Eri Arai

Advisor: Dr. Yan Kung

Department of Chemistry

 

Computational and Experimental Studies of the Molecular Basis of Coenzyme Specificity in HMG-CoA Reductase

 

The mevalonate (MEV) pathway is an important metabolic pathway responsible for the conversion of acetyl-CoA into isopentenyl pyrophosphate (IPP) and dimethylallyl pyrophosphate (DMAPP), which are precursors of isoprenoid natural products and steroids. The first committed and rate-limiting step of the MEV pathway is the reduction of 3-hydroxy-3-methylglutaryl-CoA (HMG-CoA) to mevalonate, a reaction catalyzed by HMG-CoA reductase (HMGR). HMGR plays a key role in the production of cholesterol in the body and is the sole target enzyme in widely available cholesterol-lowering statin drugs. To date, the structural basis of cofactor specificity in NADH-utilizing class II HMGR, such as Pseudomonas mevalonii and Streptococcus pneumoniae enzymes, has been hypothesized to involve a C-terminal domain that acts as a flexible flap for NADH binding. However, the structural basis of cofactor specificity in NADPH-utilizing class I HMGR, present in human and yeast, remains unknown.
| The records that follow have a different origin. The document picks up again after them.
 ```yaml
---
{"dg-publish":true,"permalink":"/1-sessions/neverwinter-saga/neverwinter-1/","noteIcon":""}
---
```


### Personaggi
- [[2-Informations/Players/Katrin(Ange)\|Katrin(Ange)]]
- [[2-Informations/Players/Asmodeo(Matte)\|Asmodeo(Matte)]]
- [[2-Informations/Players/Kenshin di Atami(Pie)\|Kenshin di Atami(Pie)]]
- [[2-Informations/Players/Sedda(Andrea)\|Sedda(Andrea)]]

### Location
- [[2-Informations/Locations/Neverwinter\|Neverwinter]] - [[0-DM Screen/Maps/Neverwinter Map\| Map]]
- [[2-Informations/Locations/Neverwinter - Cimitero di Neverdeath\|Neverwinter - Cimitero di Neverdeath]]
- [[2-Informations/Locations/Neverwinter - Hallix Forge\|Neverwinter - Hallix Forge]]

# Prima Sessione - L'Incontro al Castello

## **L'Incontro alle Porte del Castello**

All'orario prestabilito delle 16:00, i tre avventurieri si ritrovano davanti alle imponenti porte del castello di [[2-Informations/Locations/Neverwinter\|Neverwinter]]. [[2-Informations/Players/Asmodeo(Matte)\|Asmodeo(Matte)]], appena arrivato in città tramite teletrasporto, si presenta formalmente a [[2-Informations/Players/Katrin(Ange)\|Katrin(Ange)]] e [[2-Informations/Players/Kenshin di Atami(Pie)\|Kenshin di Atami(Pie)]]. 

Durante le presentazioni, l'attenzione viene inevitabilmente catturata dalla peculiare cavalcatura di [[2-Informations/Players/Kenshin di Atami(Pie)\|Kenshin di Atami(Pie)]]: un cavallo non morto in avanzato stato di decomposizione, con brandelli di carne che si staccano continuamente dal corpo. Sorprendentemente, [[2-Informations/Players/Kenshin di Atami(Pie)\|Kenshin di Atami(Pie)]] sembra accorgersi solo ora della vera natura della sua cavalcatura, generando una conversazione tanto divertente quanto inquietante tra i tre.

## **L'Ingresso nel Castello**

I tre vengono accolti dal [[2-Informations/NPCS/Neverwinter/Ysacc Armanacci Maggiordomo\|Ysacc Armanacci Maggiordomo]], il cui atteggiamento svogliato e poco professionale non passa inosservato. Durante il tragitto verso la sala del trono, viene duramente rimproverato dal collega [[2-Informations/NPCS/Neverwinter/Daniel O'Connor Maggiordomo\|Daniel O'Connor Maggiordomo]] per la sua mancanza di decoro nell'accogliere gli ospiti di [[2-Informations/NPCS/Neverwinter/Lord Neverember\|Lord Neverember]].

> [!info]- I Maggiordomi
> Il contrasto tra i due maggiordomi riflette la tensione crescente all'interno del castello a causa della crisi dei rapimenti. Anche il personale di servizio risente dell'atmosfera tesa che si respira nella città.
Comparative analysis between the C-terminal domains of both NADH- and NADPH- binding HMGR will be studied using computational modeling programs to gain better molecular understanding of HMGR cofactor recognition and specificity. Based on this knowledge, the enzymes will be further engineered using site-directed mutagenesis at the C-terminal domain to disrupt the interactions in its vicinity. The ability of the enzymes to use NADH and NADPH will be monitored in vitro using UV-vis absorbance spectroscopy. Understanding the molecular basis of HMGR cofactor specificity will enable the construction of modified enzymes that can be used for more efficient microbial production of isoprenoid drug compounds.